REQUIREMENT: Copy every line of the records below that holds the word "одни".

INPUT MATERIAL:
----------------
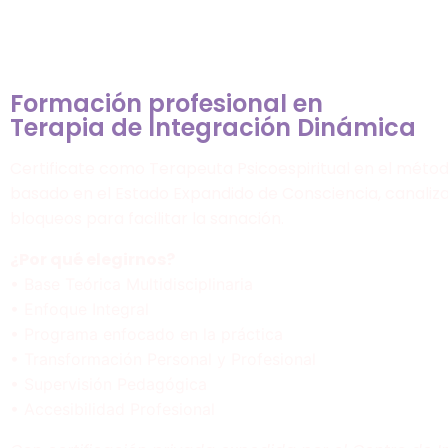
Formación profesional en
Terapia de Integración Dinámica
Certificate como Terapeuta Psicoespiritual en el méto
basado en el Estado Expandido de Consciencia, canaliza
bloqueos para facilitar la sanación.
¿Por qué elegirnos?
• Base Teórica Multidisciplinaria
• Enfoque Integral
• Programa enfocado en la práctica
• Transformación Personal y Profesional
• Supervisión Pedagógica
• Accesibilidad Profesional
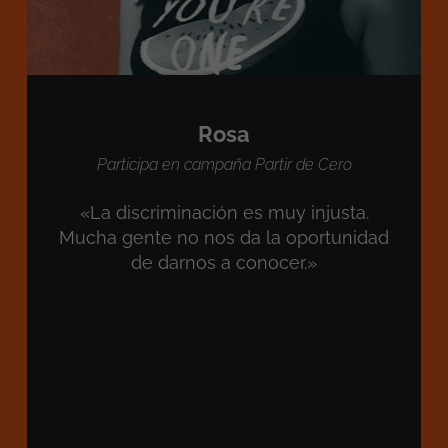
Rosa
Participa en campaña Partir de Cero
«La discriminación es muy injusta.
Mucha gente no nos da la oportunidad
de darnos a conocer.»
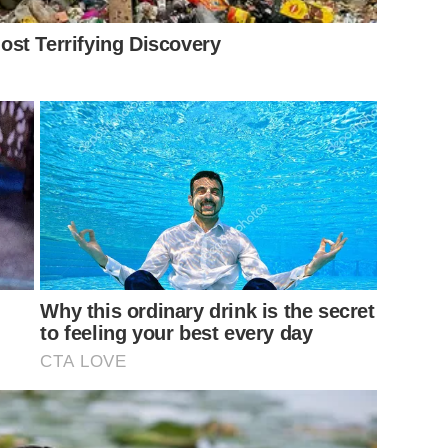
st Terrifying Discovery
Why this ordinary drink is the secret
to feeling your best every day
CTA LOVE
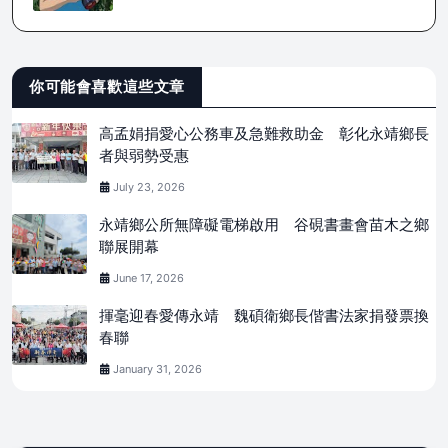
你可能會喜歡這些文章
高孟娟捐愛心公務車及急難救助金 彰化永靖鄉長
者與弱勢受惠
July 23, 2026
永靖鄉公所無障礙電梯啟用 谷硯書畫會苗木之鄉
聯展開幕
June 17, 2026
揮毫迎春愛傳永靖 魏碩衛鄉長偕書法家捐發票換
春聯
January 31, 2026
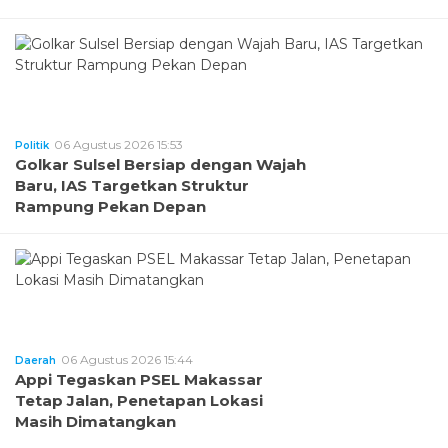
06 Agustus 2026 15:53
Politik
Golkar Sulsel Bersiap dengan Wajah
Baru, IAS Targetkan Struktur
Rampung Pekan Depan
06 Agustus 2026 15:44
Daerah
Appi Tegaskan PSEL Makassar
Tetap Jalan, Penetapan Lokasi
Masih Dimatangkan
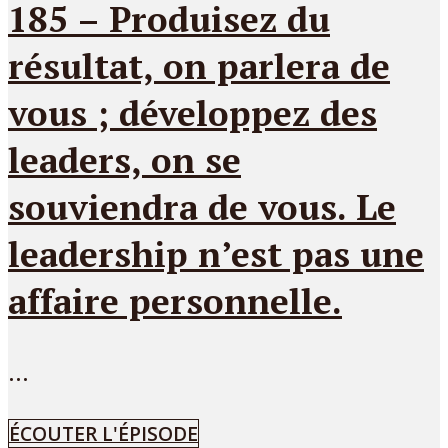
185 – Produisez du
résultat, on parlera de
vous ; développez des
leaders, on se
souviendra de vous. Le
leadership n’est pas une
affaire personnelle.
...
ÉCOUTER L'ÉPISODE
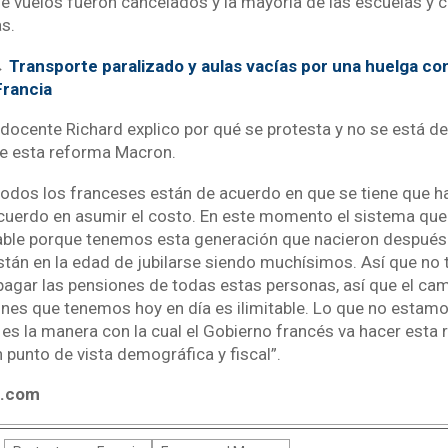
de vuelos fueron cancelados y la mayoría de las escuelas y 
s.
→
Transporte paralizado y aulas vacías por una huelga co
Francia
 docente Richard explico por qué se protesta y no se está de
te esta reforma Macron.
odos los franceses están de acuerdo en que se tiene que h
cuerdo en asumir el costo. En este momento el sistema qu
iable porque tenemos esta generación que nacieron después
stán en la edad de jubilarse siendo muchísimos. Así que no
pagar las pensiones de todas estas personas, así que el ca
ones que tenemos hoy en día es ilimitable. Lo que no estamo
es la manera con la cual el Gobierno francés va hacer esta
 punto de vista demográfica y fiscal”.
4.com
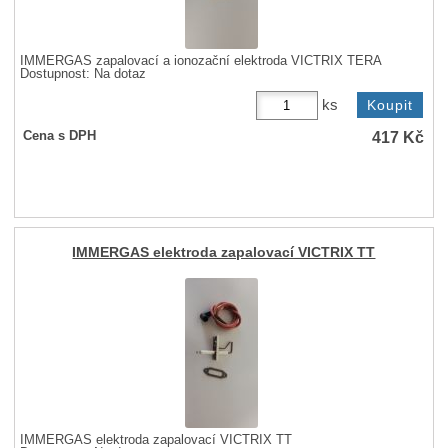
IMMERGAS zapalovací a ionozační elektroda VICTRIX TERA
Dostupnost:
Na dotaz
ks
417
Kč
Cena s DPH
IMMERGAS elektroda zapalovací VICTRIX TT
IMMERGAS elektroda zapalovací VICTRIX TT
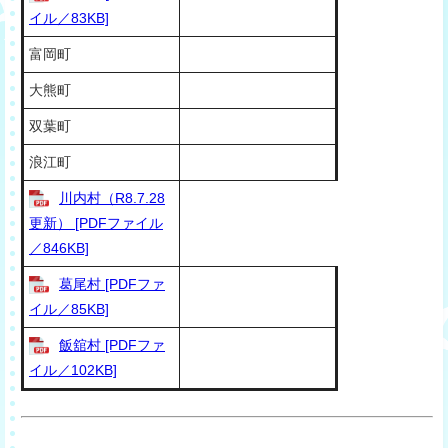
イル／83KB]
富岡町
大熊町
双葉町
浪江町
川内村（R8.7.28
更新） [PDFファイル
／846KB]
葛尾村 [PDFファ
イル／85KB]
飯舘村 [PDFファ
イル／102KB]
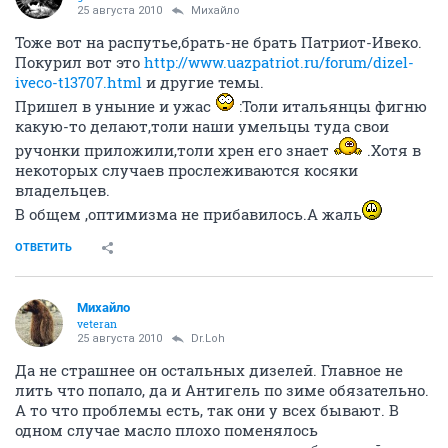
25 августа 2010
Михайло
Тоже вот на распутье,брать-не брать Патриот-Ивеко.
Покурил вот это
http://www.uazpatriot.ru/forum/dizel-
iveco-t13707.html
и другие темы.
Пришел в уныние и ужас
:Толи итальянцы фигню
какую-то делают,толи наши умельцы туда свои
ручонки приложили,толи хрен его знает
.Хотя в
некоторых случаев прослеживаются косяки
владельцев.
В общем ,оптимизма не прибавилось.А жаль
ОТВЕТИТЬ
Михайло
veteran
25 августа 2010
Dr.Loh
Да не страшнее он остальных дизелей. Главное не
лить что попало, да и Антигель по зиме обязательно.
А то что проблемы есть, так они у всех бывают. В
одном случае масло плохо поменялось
----------------
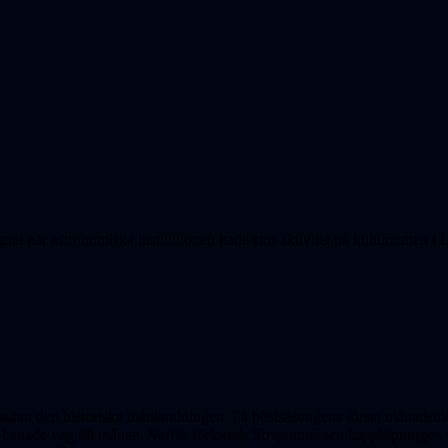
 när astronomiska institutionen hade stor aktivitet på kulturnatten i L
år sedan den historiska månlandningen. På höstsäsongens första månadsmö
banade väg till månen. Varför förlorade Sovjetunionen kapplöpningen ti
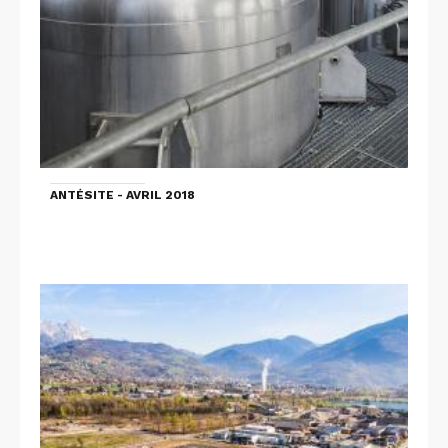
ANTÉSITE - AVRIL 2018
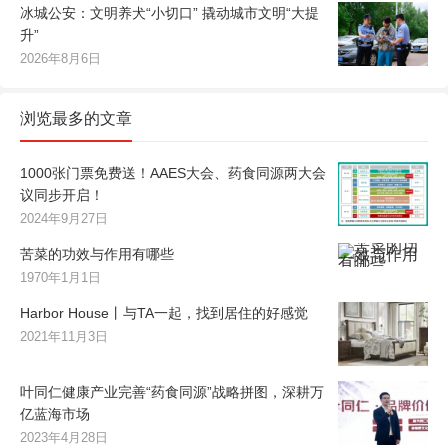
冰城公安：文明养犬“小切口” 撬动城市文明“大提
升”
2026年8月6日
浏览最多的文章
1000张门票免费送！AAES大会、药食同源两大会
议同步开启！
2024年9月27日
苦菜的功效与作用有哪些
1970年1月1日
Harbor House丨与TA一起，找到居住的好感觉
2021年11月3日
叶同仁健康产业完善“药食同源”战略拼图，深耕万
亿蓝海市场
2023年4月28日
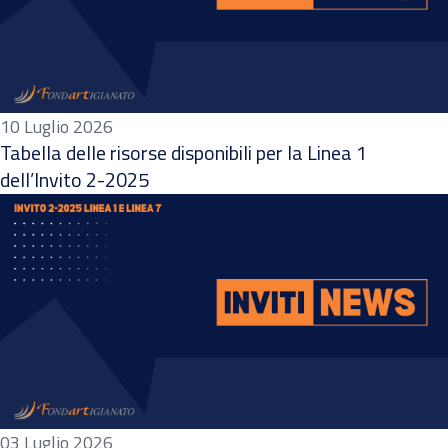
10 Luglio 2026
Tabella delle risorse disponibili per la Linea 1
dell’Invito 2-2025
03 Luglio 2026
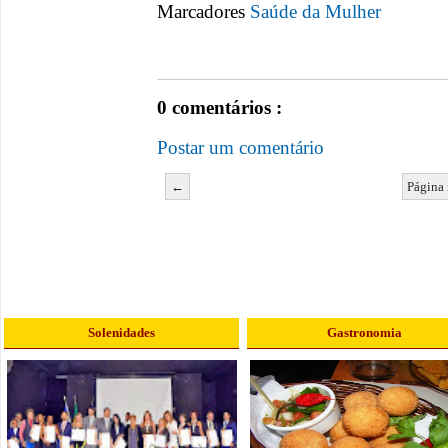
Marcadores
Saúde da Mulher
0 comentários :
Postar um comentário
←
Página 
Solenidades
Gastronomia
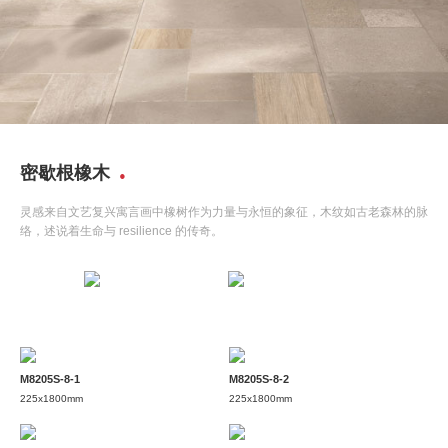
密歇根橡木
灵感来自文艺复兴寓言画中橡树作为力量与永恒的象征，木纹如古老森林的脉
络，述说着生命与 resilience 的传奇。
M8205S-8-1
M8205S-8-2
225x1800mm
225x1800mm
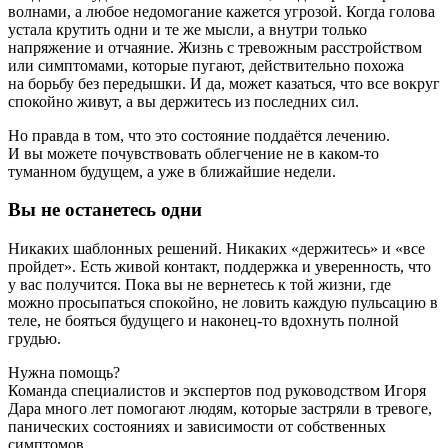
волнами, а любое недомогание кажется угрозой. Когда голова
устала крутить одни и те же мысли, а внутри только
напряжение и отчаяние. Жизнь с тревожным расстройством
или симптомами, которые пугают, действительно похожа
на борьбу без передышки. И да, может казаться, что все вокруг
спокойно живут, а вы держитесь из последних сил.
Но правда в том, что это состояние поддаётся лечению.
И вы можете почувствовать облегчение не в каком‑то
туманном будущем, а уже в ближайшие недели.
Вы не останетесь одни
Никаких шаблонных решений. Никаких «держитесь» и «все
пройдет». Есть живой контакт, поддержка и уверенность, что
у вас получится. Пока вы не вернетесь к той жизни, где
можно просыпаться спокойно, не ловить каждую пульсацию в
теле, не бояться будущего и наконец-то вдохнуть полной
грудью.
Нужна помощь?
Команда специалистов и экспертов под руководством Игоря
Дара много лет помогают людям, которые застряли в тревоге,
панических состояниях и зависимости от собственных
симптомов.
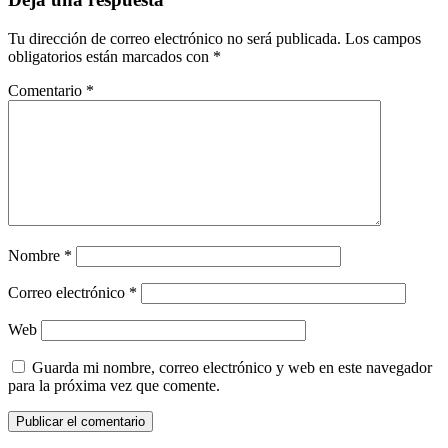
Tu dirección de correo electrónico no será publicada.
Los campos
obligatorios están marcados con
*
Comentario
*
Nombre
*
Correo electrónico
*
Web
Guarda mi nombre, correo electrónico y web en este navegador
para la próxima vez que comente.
----------------
OUTPUT OF THE TASK:
устала крутить одни и те же мысли, а внутри только
Вы не останетесь одни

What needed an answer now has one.